1 T toasted sesame oil
2 C onion, chopped
2 C yams, chopped
1 C carrots, diced
0 - salt to taste
0 - ground black pepper
1 C celery, chopped
4 - cloves garlic, minced
1/2 t dried red chilies
1 t ground coriander
2 C red pepper,c hopped
1 1/2 T fresh ginger, grated
2 C vegetable stock
2 C water
1/3 C almond butter (or other nut butter)
3 T tamari
2 1/2 T balsamic vinegar
1 t molasses
4 C Swiss chard, chopped
4 T fresh cilantro, chopped
1 t toasted sesame oil

In a soup pot, heat the sesame oil over medium heat. Add onions, yams, carrots, a couple pinches of sea salt and ground black pepper. Cover and cook for 4-5 minutes, stirring a few times.
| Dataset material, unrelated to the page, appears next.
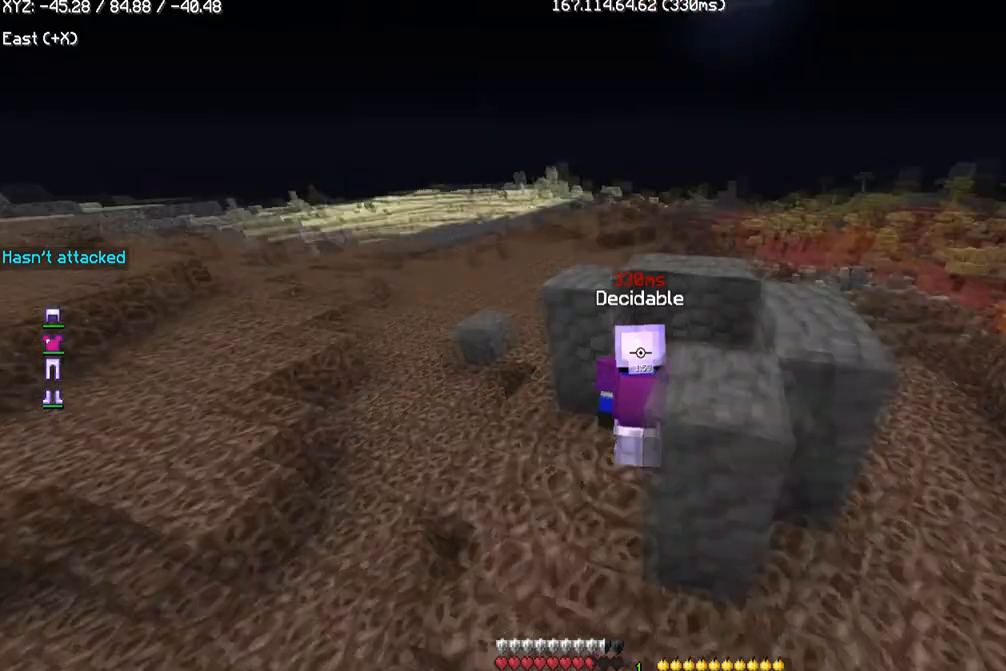
Gameplay with keyboard and mouse; each line is a JSON object with the keys and mouse buttons held at the frame after it. "events" lists presses ("down") and releases ("up") of "a", "d", "s", "w", "mouse_left" and "mouse_right" between this image and that frame as [ms after this image, input, new state], when the widget could be followed in between. "mouse_left", "mouse_right" = the "left", "right" buttons of the "mouse" list. No other keys are recorded. Fast repeated clicks can show as one long hold. Mouse movement is not recorded.
{"keys": ["w"], "mouse": [], "events": [[301, "w", "down"]]}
Add the celery, garlic, chili pepper, and ground coriander and cover again to cook for another 2-3 minutes. Add red pepper and ginger, stir for a minute, then add vegetable stock, water, almond butter, tamari, balsamic vinegar, and molasses. Bring the stew to a boil, then reduce heat to low and let simmer for 13-15 minutes, stirring a couple of times throughout. If carrots and yams are not tender, cover the pot and simmer for another few minutes.

Once vegetables are tender, stir in Swiss chard, cilantro, and remaining sesame oil. Stir for a minute or two until Swiss chard leaves are just wilted but are still a nice green color.